THESIS BY Marie Guehl*

The ecological transition requires the development of new industrial processes making use of renewable resources.

Among them, sugars from lignocellulosic biomass can produce derivated products with high added value. Exploiting this rich resource with its multiple chemical functions means coming up with innovative concepts that are radically different from processes aimed at oil and gas.

Biological – especially enzymatic – catalysis is particularly suitable for converting sugars from biomass, with a very high selectivity, in aqueous medium. However, it presents a number of difficulties, hence the need of a cofactora to activate the enzyme, which is expensive to produce and regenerate, by using a second enzymatic step.

An original approach has been adopted to overcome this obstacle: hybrid catalysis, combining the selectivity of enzymes and the robustness of chemical catalysts. This combination draws on the respective advantages of both types of catalysis to produce “platform molecules”, which are difficult to obtain using other methods, in a highly selective manner(1).

IFPEN therefore worked with the UCCSb at the University of Lille 1 on converting sorbitol into fructose, a synthon of choice to obtain products with a high added value.

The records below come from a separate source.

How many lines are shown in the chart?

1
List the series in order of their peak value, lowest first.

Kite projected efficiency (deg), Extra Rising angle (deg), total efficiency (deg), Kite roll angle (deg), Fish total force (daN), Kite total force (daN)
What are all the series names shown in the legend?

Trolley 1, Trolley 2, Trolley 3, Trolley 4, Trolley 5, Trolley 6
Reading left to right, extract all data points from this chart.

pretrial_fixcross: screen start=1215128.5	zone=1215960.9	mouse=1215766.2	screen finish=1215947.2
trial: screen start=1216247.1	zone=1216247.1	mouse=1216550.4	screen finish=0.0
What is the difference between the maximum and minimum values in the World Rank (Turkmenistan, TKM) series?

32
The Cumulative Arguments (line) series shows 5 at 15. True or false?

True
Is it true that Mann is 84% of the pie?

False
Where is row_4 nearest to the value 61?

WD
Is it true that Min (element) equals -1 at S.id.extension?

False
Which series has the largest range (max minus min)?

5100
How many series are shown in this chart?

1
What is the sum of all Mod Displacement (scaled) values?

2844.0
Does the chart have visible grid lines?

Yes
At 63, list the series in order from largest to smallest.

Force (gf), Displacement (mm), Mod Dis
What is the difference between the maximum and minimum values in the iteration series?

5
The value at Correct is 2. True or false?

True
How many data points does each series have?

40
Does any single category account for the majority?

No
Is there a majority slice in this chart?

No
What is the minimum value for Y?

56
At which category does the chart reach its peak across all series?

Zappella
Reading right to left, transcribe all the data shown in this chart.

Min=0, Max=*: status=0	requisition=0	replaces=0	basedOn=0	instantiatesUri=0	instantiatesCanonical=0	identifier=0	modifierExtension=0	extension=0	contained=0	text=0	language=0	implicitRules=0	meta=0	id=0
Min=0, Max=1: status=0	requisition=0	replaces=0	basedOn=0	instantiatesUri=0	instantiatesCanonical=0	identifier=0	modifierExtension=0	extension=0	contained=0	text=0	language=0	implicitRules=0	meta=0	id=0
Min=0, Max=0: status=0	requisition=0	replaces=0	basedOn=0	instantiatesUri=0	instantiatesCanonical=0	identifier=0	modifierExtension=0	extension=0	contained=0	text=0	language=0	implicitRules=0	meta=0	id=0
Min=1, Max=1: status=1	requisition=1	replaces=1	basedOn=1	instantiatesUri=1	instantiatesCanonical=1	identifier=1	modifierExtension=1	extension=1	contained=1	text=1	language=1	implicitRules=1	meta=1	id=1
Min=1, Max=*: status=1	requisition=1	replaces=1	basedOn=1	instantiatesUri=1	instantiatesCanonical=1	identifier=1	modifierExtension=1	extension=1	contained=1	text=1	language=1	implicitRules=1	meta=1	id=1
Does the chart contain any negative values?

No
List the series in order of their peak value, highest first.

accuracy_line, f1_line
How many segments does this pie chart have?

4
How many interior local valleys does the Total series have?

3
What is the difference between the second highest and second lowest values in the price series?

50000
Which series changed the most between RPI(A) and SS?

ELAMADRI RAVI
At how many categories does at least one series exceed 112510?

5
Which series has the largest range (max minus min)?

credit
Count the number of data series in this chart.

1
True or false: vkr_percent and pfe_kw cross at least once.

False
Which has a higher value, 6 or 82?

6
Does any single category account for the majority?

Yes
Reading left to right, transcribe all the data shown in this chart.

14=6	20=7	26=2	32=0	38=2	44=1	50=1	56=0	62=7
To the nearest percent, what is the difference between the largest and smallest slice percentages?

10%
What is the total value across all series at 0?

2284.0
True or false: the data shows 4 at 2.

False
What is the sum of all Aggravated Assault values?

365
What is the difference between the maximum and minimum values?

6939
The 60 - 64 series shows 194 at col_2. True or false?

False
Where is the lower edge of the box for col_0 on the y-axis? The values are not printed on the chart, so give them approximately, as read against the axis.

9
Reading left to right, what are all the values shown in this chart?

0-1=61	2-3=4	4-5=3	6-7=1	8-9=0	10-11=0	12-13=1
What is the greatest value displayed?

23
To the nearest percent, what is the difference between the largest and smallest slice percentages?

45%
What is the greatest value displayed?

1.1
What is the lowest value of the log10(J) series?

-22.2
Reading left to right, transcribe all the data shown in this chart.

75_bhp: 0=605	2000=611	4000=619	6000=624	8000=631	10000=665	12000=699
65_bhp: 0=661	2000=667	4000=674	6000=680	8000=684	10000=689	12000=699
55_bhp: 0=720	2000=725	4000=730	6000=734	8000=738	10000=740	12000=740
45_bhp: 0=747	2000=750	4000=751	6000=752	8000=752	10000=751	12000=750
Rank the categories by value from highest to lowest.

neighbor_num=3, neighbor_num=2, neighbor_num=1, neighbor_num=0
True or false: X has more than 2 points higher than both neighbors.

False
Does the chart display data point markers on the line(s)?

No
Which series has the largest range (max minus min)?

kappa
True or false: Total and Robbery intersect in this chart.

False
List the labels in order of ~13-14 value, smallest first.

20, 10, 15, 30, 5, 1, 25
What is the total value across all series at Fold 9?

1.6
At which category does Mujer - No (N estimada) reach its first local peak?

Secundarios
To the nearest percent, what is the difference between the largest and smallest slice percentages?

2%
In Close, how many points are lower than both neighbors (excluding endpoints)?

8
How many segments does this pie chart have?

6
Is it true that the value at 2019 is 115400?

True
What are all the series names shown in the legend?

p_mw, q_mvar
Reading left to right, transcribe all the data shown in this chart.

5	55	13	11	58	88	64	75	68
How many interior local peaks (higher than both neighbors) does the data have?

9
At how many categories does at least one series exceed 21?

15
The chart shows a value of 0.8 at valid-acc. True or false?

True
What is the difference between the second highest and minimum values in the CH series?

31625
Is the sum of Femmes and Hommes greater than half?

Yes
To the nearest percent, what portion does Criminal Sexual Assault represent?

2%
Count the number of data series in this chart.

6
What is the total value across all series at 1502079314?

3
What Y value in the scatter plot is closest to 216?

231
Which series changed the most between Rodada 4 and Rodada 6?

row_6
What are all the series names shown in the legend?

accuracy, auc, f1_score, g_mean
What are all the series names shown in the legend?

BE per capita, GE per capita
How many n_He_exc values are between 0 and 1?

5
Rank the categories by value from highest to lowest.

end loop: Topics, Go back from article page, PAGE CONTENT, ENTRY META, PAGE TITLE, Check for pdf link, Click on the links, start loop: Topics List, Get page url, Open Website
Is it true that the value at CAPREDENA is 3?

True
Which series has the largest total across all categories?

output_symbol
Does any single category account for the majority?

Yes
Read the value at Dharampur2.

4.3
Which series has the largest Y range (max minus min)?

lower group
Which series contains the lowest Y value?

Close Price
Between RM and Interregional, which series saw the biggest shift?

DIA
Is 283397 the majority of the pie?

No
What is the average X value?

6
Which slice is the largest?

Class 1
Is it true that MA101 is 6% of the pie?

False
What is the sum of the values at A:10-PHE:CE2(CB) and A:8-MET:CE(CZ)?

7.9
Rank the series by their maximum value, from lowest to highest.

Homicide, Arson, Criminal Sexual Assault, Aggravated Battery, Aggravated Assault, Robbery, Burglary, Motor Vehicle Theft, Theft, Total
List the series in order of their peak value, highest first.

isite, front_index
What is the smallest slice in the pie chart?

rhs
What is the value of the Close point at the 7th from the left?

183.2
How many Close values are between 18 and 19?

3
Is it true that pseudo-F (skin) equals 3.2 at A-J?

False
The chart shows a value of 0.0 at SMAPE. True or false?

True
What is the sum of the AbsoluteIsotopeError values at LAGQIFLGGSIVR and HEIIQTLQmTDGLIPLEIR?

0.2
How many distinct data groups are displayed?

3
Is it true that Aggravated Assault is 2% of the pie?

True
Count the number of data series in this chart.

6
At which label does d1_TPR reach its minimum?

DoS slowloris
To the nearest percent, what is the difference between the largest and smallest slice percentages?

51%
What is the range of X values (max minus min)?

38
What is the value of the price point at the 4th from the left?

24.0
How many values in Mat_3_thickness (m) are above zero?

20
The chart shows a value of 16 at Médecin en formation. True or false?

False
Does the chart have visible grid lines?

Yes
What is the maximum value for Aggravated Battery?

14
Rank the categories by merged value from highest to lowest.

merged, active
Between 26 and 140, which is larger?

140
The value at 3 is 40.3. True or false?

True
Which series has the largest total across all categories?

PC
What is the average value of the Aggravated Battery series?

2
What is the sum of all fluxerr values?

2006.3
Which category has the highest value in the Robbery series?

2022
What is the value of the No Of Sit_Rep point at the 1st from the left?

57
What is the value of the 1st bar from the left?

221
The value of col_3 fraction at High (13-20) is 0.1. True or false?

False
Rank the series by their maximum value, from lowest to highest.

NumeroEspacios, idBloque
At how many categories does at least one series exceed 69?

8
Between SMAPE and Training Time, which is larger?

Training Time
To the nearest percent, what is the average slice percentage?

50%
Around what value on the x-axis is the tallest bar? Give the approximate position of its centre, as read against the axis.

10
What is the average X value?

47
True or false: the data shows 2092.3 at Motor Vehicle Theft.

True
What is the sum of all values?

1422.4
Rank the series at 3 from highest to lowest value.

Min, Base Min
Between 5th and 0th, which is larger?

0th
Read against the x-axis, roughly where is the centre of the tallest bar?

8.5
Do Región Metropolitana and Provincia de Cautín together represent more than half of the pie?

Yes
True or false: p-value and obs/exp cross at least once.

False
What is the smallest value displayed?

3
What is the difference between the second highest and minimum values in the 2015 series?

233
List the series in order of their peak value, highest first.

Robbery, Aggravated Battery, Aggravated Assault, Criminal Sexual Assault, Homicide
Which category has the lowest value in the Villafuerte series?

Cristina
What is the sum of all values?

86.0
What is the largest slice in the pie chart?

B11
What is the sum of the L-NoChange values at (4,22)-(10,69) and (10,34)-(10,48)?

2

This research demonstrated the possibility to combine an enzyme, called alcohol deshydrogenase (ADH), and an organometallic chemical catalyst, capable of regenerating the cofactor in situ (figure).


Catalyse hybride appliquée à la transformation enzymatique du sorbitol en fructose avec la régénération du cofacteur nicotinamide.
Hybrid catalysis applied to the enzymatic conversion
of sorbitol into fructose with regeneration of the
nicotinamide cofactor.

The research focused on:

  • the cohabitation of enzymatic and chemical catalysis,
  • and the identification of the optimal operating conditions of the overall system(2).

This initial proof of concept paves the way for new developments for biomass conversion processes.


a- A chemical compound that does not contain any proteins but is necessary for the biological activity of a protein.
b- Unité de catalyse et chimie du solide (Solids Catalysis and Chemistry Unit).

Thesis entitled“New hybrid catalysis concept for biomass conversion”.

(1) A. Gimbernat, M. Guehl, M. Capron, N. Lopes Ferreira, R. Froidevaux, J-S. Girardon, P. Dhulster, D. Delcroix, F. Dumeignil, ChemCatChem, 2017, 9, 2080-2084.